### Exercise text
• • •
Those who are unwilling to accept the Church's teaching about the essential maleness of the priesthood sometimes claim St. Thérèse of Lisieux as an ally. They say that she wished to be a priest. If a woman of her sanctity could desire  or­dination (they imply), there can be no real theological objection to it, and it is high time the male-dominated Church took an­other look at the question.

Did St. Thérèse ever say that she wanted to be a priest? Yes, she did. But her words are often quoted out of context. Here is a recant example. [1] A quotation from St. Thérèse is followed by this:

She died at the age of twenty-four and herself observed that this was the age at which, in other circumstances, she would have been ordained. There are other women with the same desires, the same sense of vocation; women who are instances and places of where the city of God is. What will the Churches do about this?
• • •
Landmark coordinate records
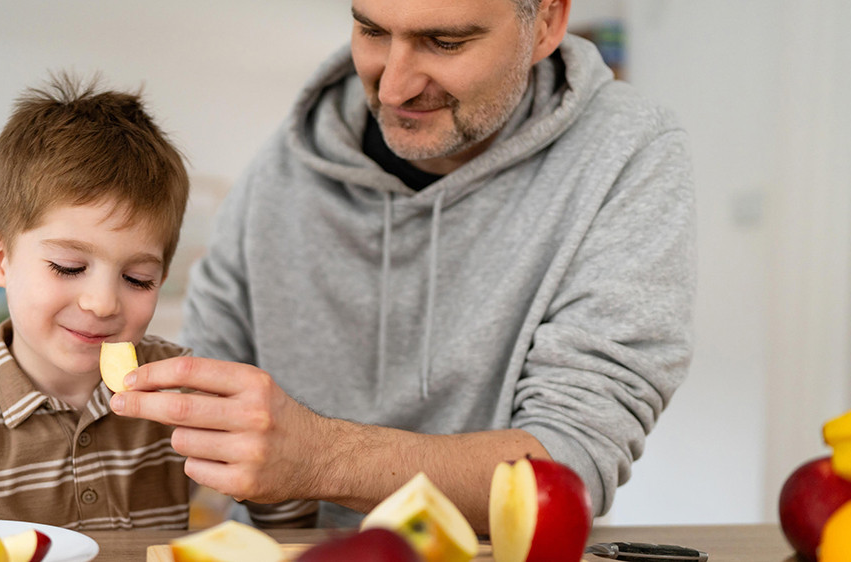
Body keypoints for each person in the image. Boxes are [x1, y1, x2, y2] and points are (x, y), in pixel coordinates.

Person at [111, 0, 695, 532]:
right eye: (370, 29)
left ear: (545, 23)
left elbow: (568, 467)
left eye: (445, 42)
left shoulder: (629, 154)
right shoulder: (279, 170)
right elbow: (199, 396)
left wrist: (323, 459)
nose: (393, 88)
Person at [0, 73, 196, 530]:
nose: (101, 303)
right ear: (0, 259)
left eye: (138, 278)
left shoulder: (178, 395)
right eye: (69, 267)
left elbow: (282, 514)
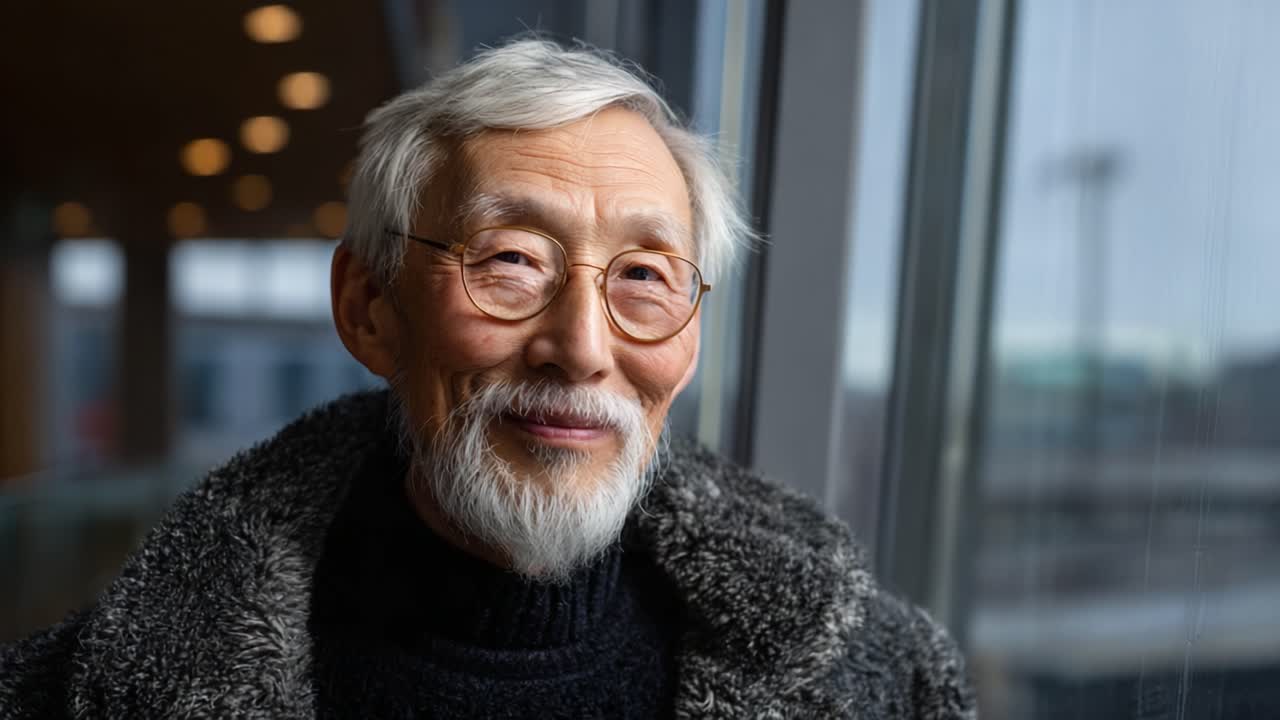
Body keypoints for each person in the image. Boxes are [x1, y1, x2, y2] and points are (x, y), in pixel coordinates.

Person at [0, 38, 975, 718]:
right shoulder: (86, 692)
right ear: (369, 307)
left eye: (643, 277)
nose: (582, 347)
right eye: (510, 261)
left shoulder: (881, 684)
• • •
### Things to do
(1) Translate this sentence from the passage about St. Thérèse and the priesthood into Spanish: "Did St. Thérèse ever say that she wanted to be a priest?"
(2) List each sentence in the last paragraph of the passage about St. Thérèse and the priesthood.
(3) From the passage about St. Thérèse and the priesthood, write out word for word the part that runs from "She died at" to "do about this?".

### Answers by item number
(1) ¿Dijo alguna vez santa Teresa que quería ser sacerdote?

(2)
- She died at the age of twenty-four and herself observed that this was the age at which, in other circumstances, she would have been ordained.
- There are other women with the same desires, the same sense of vocation; women who are instances and places of where the city of God is.
- What will the Churches do about this?

(3)
She died at the age of twenty-four and herself observed that this was the age at which, in other circumstances, she would have been ordained. There are other women with the same desires, the same sense of vocation; women who are instances and places of where the city of God is. What will the Churches do about this?